**Exercise task**:
Reproduce the stretch of the excerpt on automation and jobs that opens with the words "Even the experts" and closes with "automation will be.", word for word.

* begin Excerpt *

McDonald’s cashiers in Moscow

Even the experts disagree exactly how much tech like AI will change our workforce.

Tech CEOs and politicians alike have issued grave warnings about the capability of automation, including AI, to replace large swaths of our current workforce. But the people who actually study this for a living — economists — have very different ideas about just how large the scale of that automation will be.

For example, researchers at Citibank and the University of Oxford estimated that 57 percent of jobs in OECD countries — an international group of 36 nations including the U.S. — were at high risk of automation within the next few decades. In another well-cited study, researchers at the OECD calculated only 14 percent of jobs to be at high risk of automation within the same timeline. That’s a big range when you consider this means a difference of hundreds of millions of potential lost jobs in the next few decades.

Of course, technology also has the capability to create new jobs — or just change the nature of the work people are doing — rather than eliminate jobs altogether. But sizing the scope of sheer job loss is an important metric, because for every job lost, a member of the workforce will have to find a new one, oftentimes in an entirely different profession.

Even within the scope of the U.S., the estimates for how many jobs could be lost in a single year vary widely. Earlier this year, MIT Technology Review analyzed and plotted dozens of across-the-board predictions from researchers at places like McKinsey Global Institute, Gartner and the International Federation of Robotics. Here, we’ve charted some of the data they compiled, with some of our own analysis from additional reports:

So why do these predictions cover so much range? Recode asked leading academics and economists in the field and found some of the challenges in sizing how automation and similar technology will change the workforce:

Just because a technology exists doesn’t mean it’s going to be used

Even as new groundbreaking tech becomes available, there’s no guarantee that it will be implemented right away. For example, while autonomous-vehicle technology could one day eliminate or change the jobs of the estimated five million workers in the U.S. who drive professionally, there’s a long road ahead to getting legal clearance to do that.

“The fact that a job can be automated doesn’t mean it will be,” Glenda Quintini, a senior economist at the OECD, told Recode. “There’s a question of implementing, the cost of labor versus technology, and social desirability.”

Jobs involve a mix of tasks

Take the job of a waiter. A robot may be able to take over some aspects of that job, like taking orders, serving the food or handling payments. But other parts, like dealing with an angry customer, maybe less so. Some studies, such as the OECD report, assess the likelihood of each task within an occupation, while the Oxford studies make an overall assessment of each job.

There’s a debate among academics about which methodology makes more sense. The authors of the OECD report say that the granularity in their approach is more accurate, while the Oxford report authors argue that for most occupations, the detailed tasks don’t matter: As long as technology like AI can do the critical portion of the work, it ultimately has a binary “yes” or “no” capability to be automated.

The data isn’t good enough because it only measures what we know

To model the future, researchers have to start with data from the present — which is not always perfect. Economists do their best to take inventory of all the jobs out there and what tasks they involve, but this list admittedly isn’t exhaustive.

* end Excerpt *
* begin Provided information *

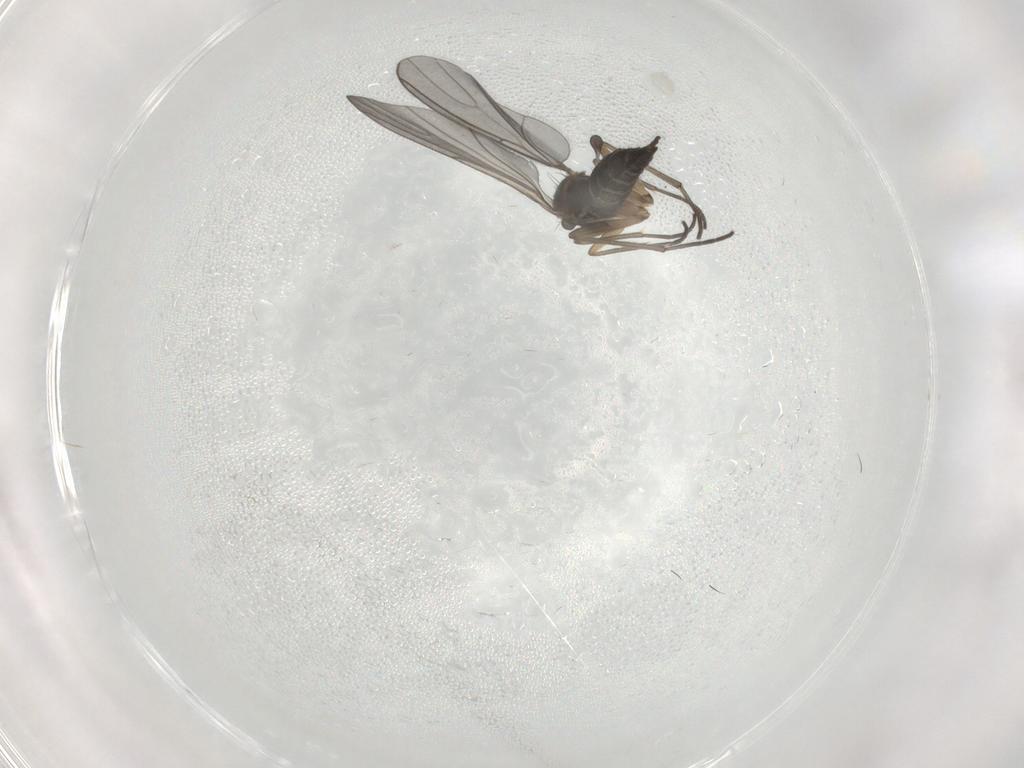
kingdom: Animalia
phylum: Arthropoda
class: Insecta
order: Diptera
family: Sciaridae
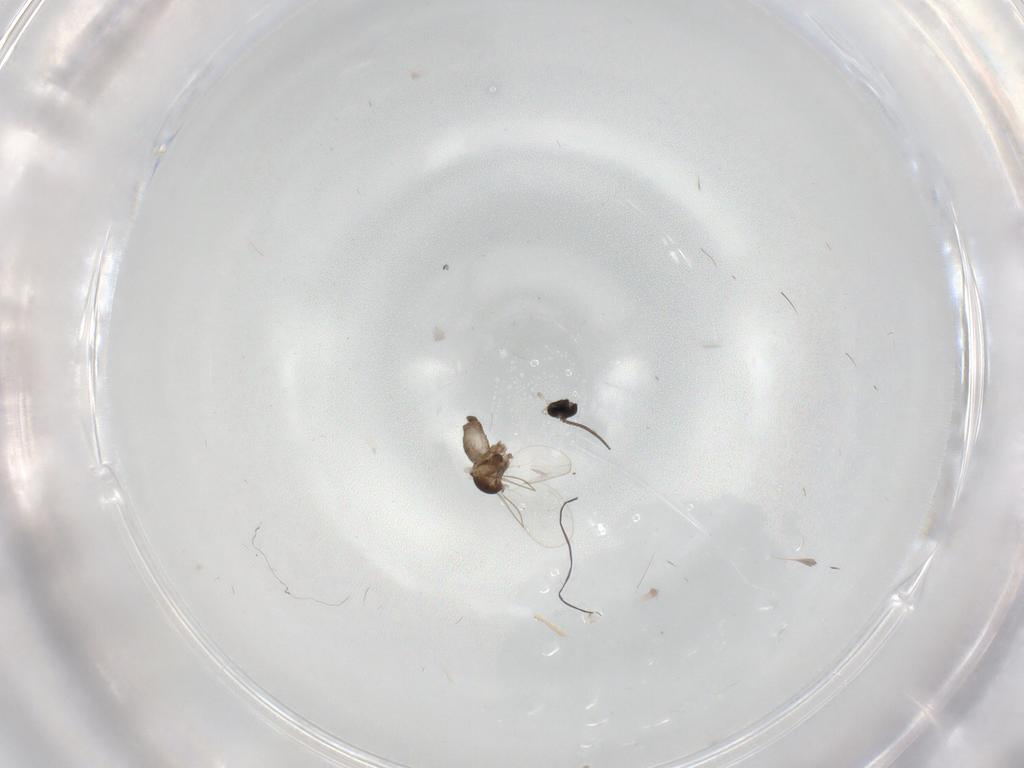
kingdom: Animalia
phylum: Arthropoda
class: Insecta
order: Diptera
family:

* end Provided information *

**Completed task**:
Even the experts disagree exactly how much tech like AI will change our workforce.

Tech CEOs and politicians alike have issued grave warnings about the capability of automation, including AI, to replace large swaths of our current workforce. But the people who actually study this for a living — economists — have very different ideas about just how large the scale of that automation will be.